The new couple who replaced the Weissmans were very young. Scoob and I met them when we were wandering on floor 80, watching who entered the Weissmans’ old place. They were juggling their groceries inside and left the door open, and I saw the woman drop a few items. One of them rolled out in the hallway and Scoob instinctively walked past to pick it up and hide it under his jacket. I glared at him across the hall and he sighed as we both walked in to return the items and introduce ourselves. They were nice but didn’t mention having us over. Scoob thought if we spent more time with them, they might start inviting Mom down too. When Mom found out Scoob and I were sneaking down there, she told us to stop bothering them. Later in the month when the air got thinner and we saw Mom wearing her oxygen mask more often, Scoob told me his idea to instead go to floor 30 and see if the Weissmans would let us stay for a few nights. He said they probably didn’t have us over recently because they were so busy moving in, but if we showed up, they would remember. When we clambered down to floor 30, Scoob knocked four times. We knocked and knocked and knocked.

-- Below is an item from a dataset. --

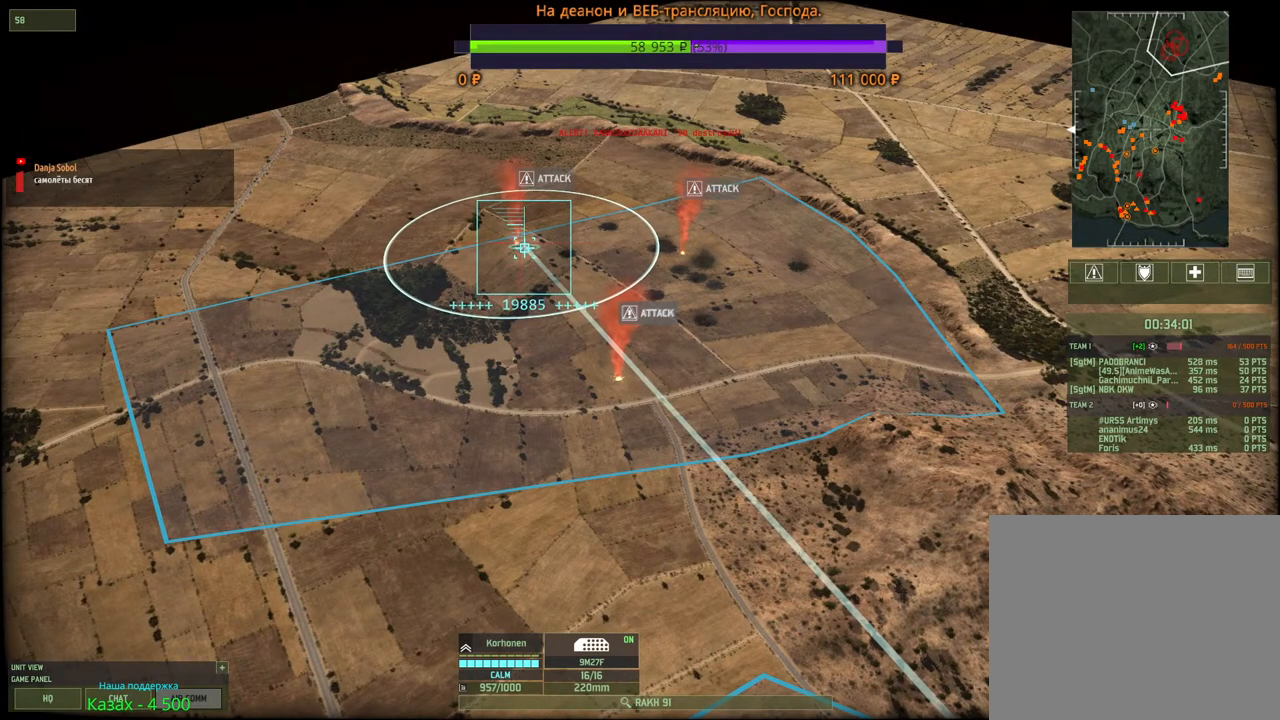
{"keys": ["shift"], "mouse": ["right"], "events": [[467, "mouse_right", "down"]]}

When Mom, Scoob, and I slept outside when the elevator broke down again, we could vaguely make out the shadows of the Weissmans in their new house, and the shadows of several other strangers as well. A thin layer of snow had begun to powder on top of us. Scoob pinched me and gestured toward Mom. She was rubbing her hands together and coughing fiercely. I paused before telling Mom Scoob thought it was cold and we wanted to use our backup masks and sleep in the unoxygenated stairwell tonight. We promised to help carry our bags to at least the fourth floor so the residents on ground and first wouldn’t report us. Scoob and I shot each other celebratory smiles when she agreed, and we felt her relief as we dragged the sleeping bags into the stairwell. When Mom took out the oxygen masks from her bag, she looked at them and hesitated before handing Scoob and me ours. I could see that her mask was at 30% oxygen while the ones she gave Scoob and I were at 70%, enough to last the night. I gave Scoob a wide-eyed stare, trying to communicate with him silently. His expression back to me was blank. I stood and muttered about going to the bathroom, but once I left the building, I started running to the twenty-four-hour convenience store at the end of the block. I squinted in the snow that was now raining heavily down to the ground and had to sprint from feeling the cold. Once I reached the store, I barged in, gasping for breath, and scoured for the oxygen masks I knew they sold. I found the last mask sitting on its own rack, and eagerly reached to pull it down. When I flipped it over to check the price, it was listed as 30 dollars. I sank to my knees, clutching the mask until my breath steadied. About to return it to the shelf, I suddenly paused. My body became still. From the corner of my eye, I glanced at the cashier, then the door, and then back to the mask.